I'm working on a piano tuning program and part of it requires real-time pitch detection. Here is the scheme I have so far which works to some degree but could probably use some refinement.
I'm capturing mono, 44.1kHz, 16-bit PCM audio in chunks of 2^14 samples. I combine the last 4 samples into a 2^16 length buffer, apply a Hann window to the buffer and run a FFT on it. Then, I bucketize the results of the FFT in two resolutions. First, I bucketize into 200 buckets and then run the HPS pitch detection algorithm at this granularity. I don't need to get an exact frequency here, I just want to get close. Then, I bucketize into 12000 buckets which gives me 1 cent resolution from 10Hz to 10kHz. Once I know an approximate frequency from the 200 bin HPS algorithm, I search that range of the 12000 bin case for a peak to get a more exact frequency.
This seems to work okay for the notes in the middle of the keyboard. What happens with the low notes is about 1.5s of mis-identification of the note as usually the 2nd or 3rd partial of the real note and then a correct identification of the note.
In all of the spectral plots I created to see what is going on, there is more width to the peaks that I would expect. This width is visually somewhat consistent from the 200 bin to 12000 bin case. I would have expected the peaks to be narrower in the 200 bin case.

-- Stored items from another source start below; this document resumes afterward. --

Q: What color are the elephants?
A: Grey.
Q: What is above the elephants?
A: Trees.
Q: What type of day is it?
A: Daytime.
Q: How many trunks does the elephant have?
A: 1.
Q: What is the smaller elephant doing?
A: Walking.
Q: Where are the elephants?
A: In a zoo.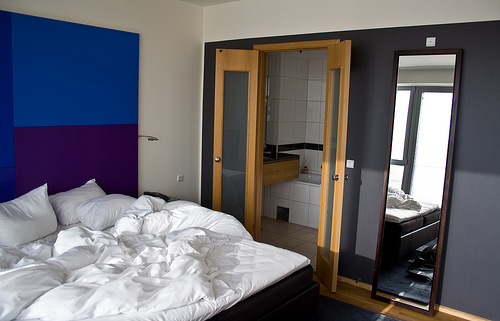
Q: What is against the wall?
A: A mirror.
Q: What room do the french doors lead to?
A: The bathroom.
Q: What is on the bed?
A: Pillows.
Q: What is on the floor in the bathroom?
A: Tiles.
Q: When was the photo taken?
A: During the daytime.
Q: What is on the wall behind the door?
A: The light switch.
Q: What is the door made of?
A: Glass and wood.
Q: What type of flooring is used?
A: Wood.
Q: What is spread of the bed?
A: Comforter.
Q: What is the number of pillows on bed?
A: Three.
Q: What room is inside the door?
A: Bathroom.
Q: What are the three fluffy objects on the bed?
A: Pillows.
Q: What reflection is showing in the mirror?
A: Bed.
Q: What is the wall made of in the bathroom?
A: Tiles.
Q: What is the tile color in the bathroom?
A: White and black.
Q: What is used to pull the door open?
A: Knob.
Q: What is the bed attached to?
A: Wall.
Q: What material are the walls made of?
A: Tile.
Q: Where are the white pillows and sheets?
A: On the bed.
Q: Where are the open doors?
A: Bathroom entrance.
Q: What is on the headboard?
A: Purple square.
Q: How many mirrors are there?
A: One.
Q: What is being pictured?
A: Bedroom and bathroom.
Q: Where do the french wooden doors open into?
A: Bathroom.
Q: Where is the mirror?
A: Resting against the wall.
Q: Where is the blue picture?
A: Head of the bed.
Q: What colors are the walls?
A: Gray and white.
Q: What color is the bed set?
A: White.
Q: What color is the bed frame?
A: Black.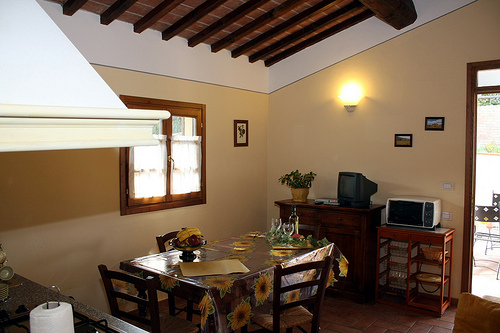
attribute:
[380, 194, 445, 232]
microwave — oven, white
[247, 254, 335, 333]
chair — brown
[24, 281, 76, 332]
towel roll — white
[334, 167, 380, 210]
tv — old, black, small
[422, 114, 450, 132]
picture — small, framed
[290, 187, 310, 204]
vase — yellow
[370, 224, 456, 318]
stand — small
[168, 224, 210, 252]
fruit — arranged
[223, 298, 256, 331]
daisy — yellow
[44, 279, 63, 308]
holder — silver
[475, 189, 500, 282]
chairs — outdoor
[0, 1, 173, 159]
vent — white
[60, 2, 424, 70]
beams — dark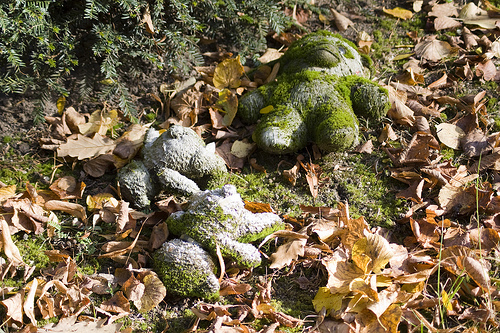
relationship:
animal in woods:
[237, 34, 388, 158] [15, 0, 487, 329]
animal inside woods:
[115, 114, 220, 206] [15, 0, 487, 329]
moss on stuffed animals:
[182, 29, 410, 286] [92, 21, 399, 306]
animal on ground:
[237, 34, 388, 158] [75, 28, 498, 295]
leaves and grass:
[321, 217, 488, 332] [312, 215, 494, 327]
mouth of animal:
[307, 41, 340, 66] [237, 34, 388, 158]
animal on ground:
[237, 34, 388, 158] [2, 0, 499, 331]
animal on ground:
[115, 112, 229, 199] [2, 0, 499, 331]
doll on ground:
[150, 180, 282, 301] [2, 0, 499, 331]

So, signal processing is new to me so there may be things that are problems that I wouldn't think to ask about but in terms of specific questions, are the sample sizes sufficient for this task? Is Hann the right choice of window? Should I smooth the data as well before FFT? How sensitive is HPS to the number of bins? I was thinking that if I used a lot of bins then inharmonicity might not make partials overlap their fundamentals with the HPS algorithm's simple approach of dividing by 2, 3, 4, etc.